The task:
Copy the text lines of every item below word for word, leaving the pictures out.
-- BEGIN Data excerpts --
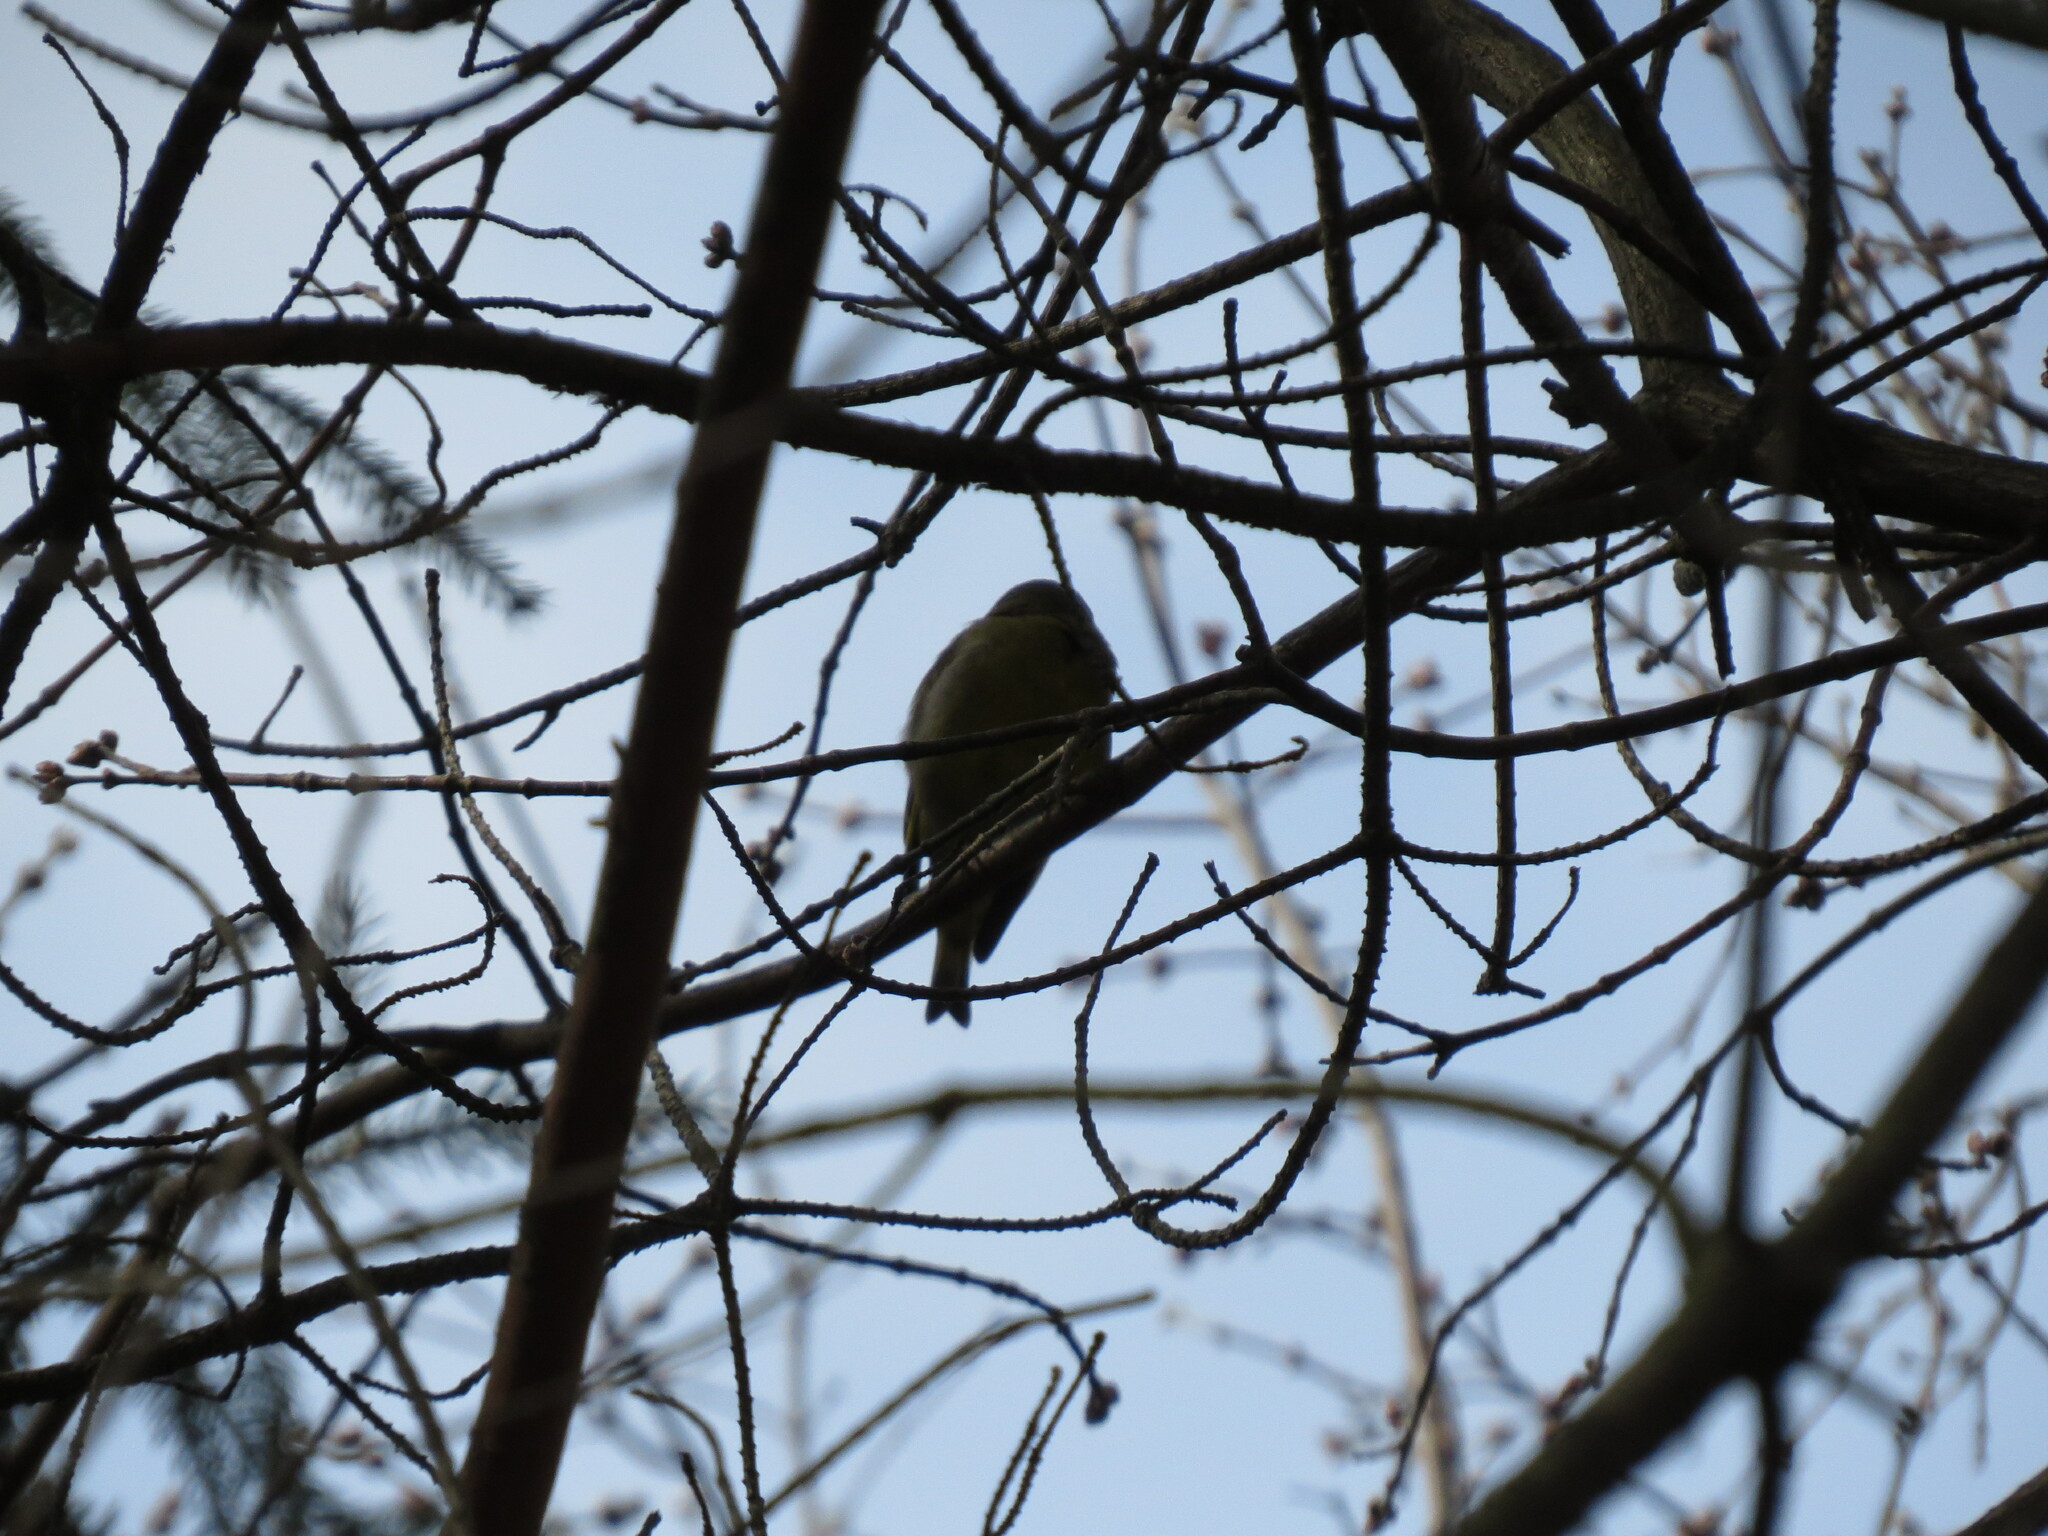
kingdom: Plantae
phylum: Tracheophyta
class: Liliopsida
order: Poales
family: Poaceae
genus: Chloris
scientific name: Chloris chloris
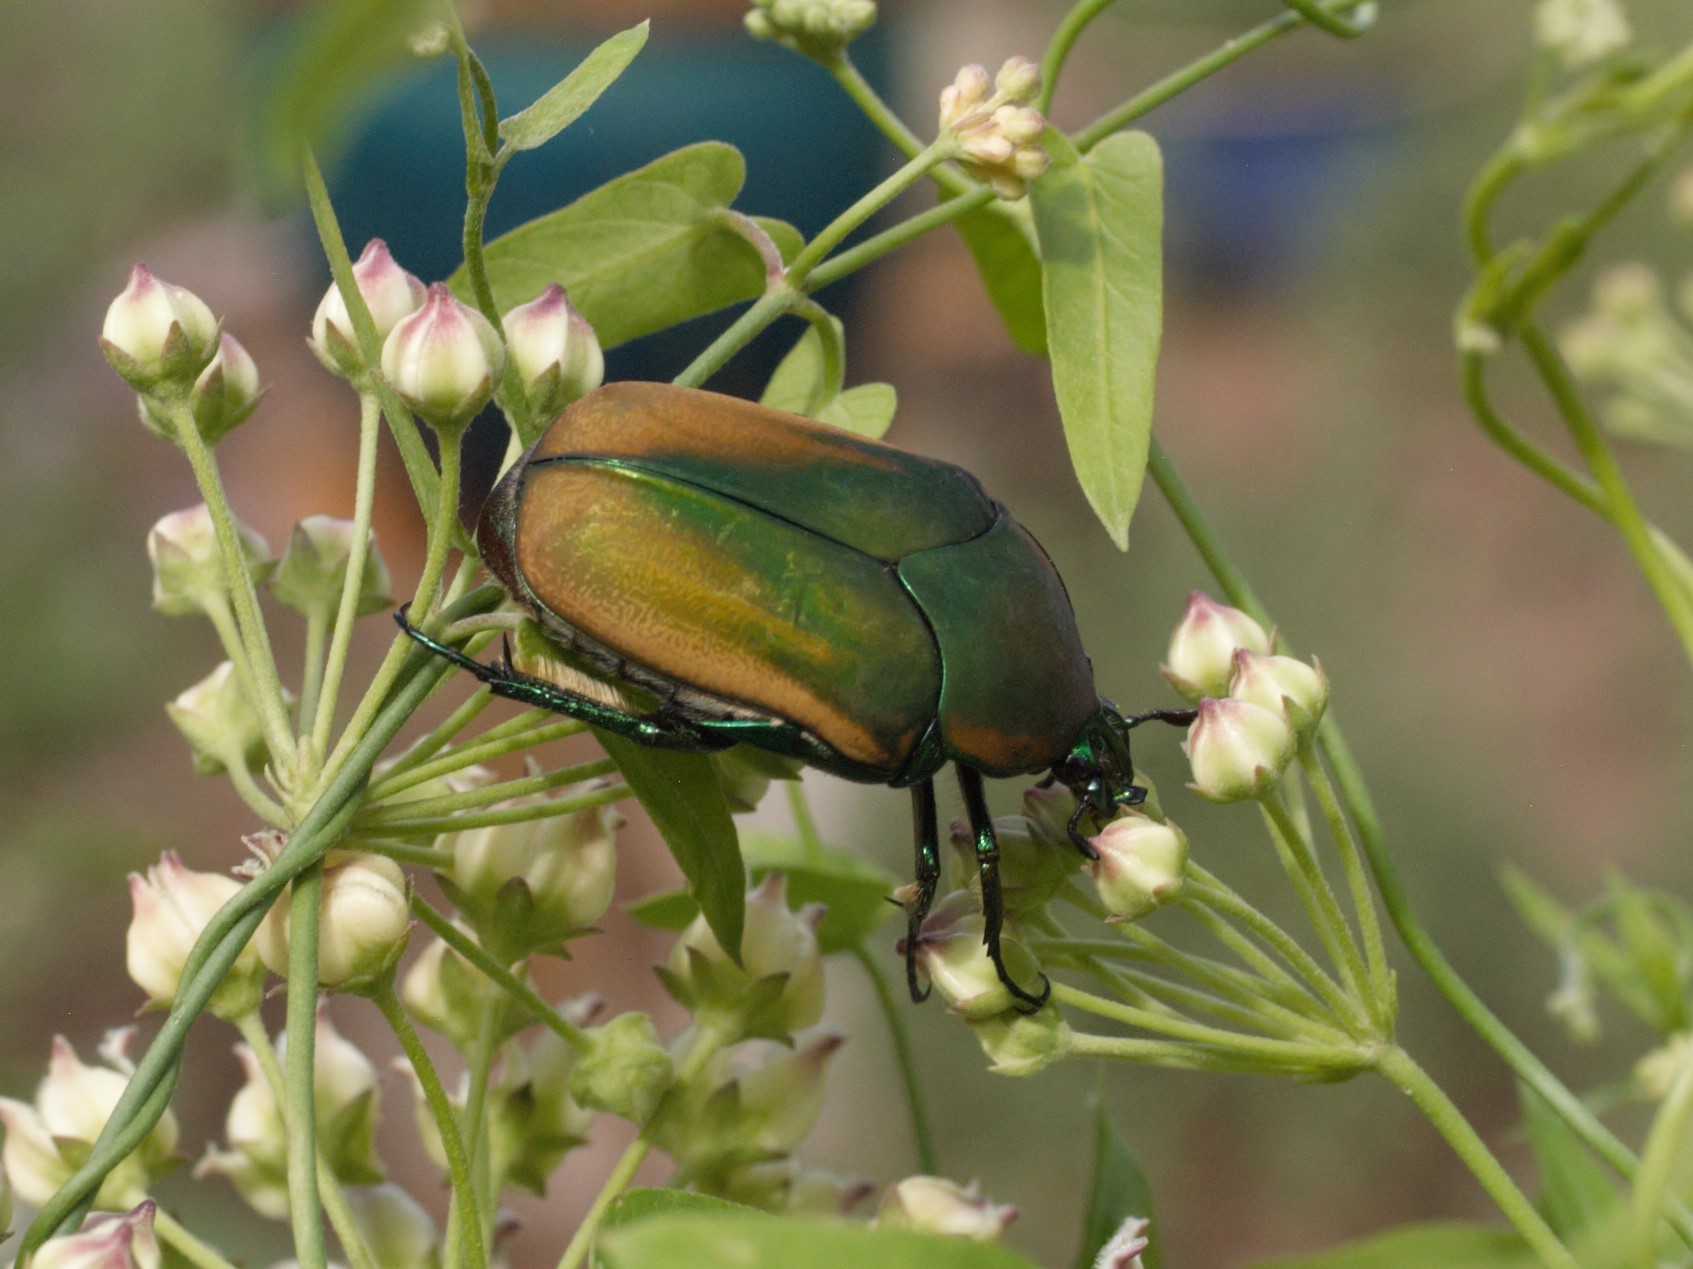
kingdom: Animalia
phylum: Arthropoda
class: Insecta
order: Coleoptera
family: Scarabaeidae
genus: Cotinis
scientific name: Cotinis mutabilis
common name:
-- END Data excerpts --
Solution for this exercise:
kingdom: Plantae
phylum: Tracheophyta
class: Liliopsida
order: Poales
family: Poaceae
genus: Chloris
scientific name: Chloris chloris
kingdom: Animalia
phylum: Arthropoda
class: Insecta
order: Coleoptera
family: Scarabaeidae
genus: Cotinis
scientific name: Cotinis mutabilis
common name:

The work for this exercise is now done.